Defense Department Seeks Comments on Supply Chain Risks for Critical Materials

WASHINGTON – The Defense Department is seeking comments on risks to the supply chain for strategic and critical materials.
In February, President Joe Biden signed an executive order directing the Defense Department and three other federal agencies to closely examine America’s supply chains in four critical industries.
Insights gathered through the request for comment, published in the Federal Register on Tuesday, will be used to update an ongoing inquiry into the imports of “critical materials” initiated by former President Donald Trump in the last weeks of his presidency.
The Interior Department has identified 35 minerals belonging to this group of materials.
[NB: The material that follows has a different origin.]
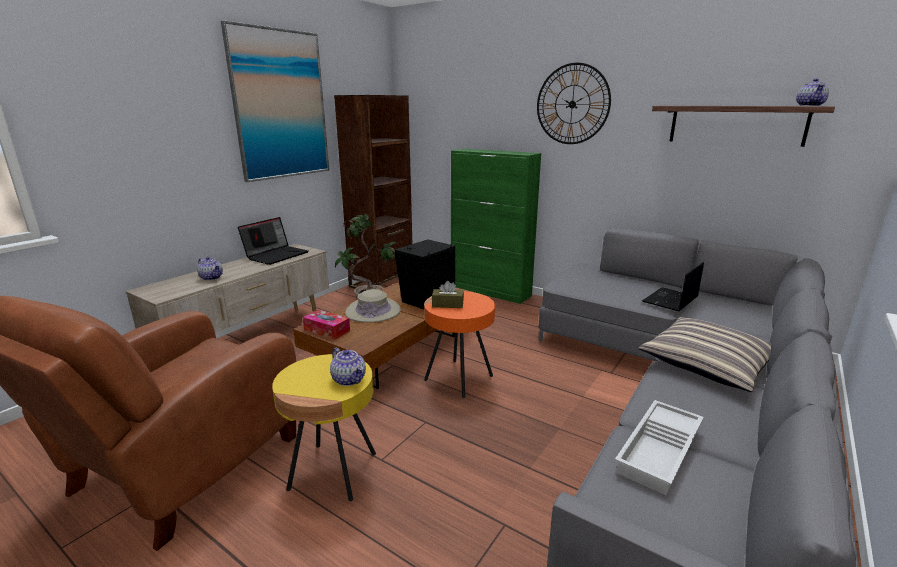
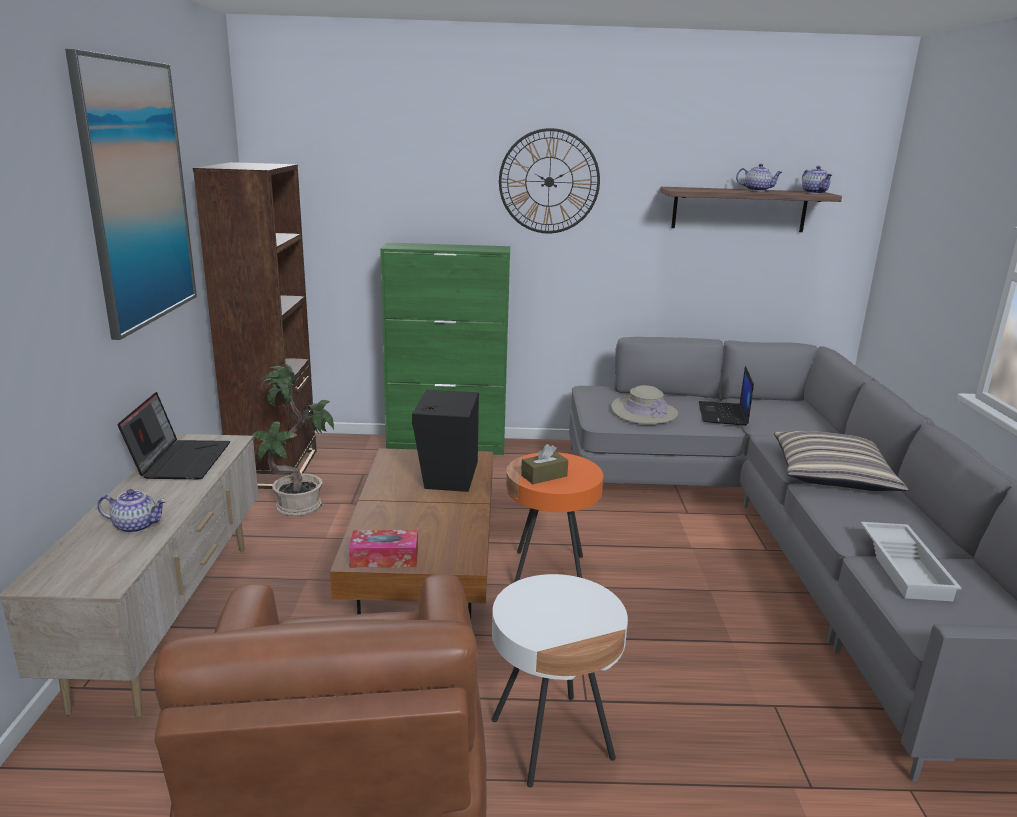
camera: 35 degrees left, 0 degrees up
yellow side table [272,354,376,501] -> white side table [492,574,628,787]
teapot [330,347,366,386] -> teapot moved to [736,164,782,191]
beige hat [345,289,401,323] -> beige hat moved to [611,385,678,424]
They are: Aluminum (bauxite), antimony, arsenic, barite, beryllium, bismuth, cesium, chromium, cobalt, fluorspar, gallium, germanium, graphite (natural), hafnium, helium, indium, lithium, magnesium, manganese, niobium, platinum group metals, potash, the rare earth elements group, rhenium, rubidium, scandium, strontium, tantalum, tellurium, tin, titanium, tungsten, uranium, vanadium, and zirconium.
Like President Biden’s order, the Defense Department’s request for comments signals a potentially broader approach to supply chains than the approach taken by President Trump.
For instance, the Defense Department is specifically requesting comments and information related to “diversifying sources of supply for strategic and critical materials, including domestic sources and foreign allies/partners.”
And in the end it asks anyone involved in defense-related supply chains to submit their views on how to “reimagine” a more secure and sustainable critical materials supply chain.
The deadline to file comments is Wednesday, April 28, 2021.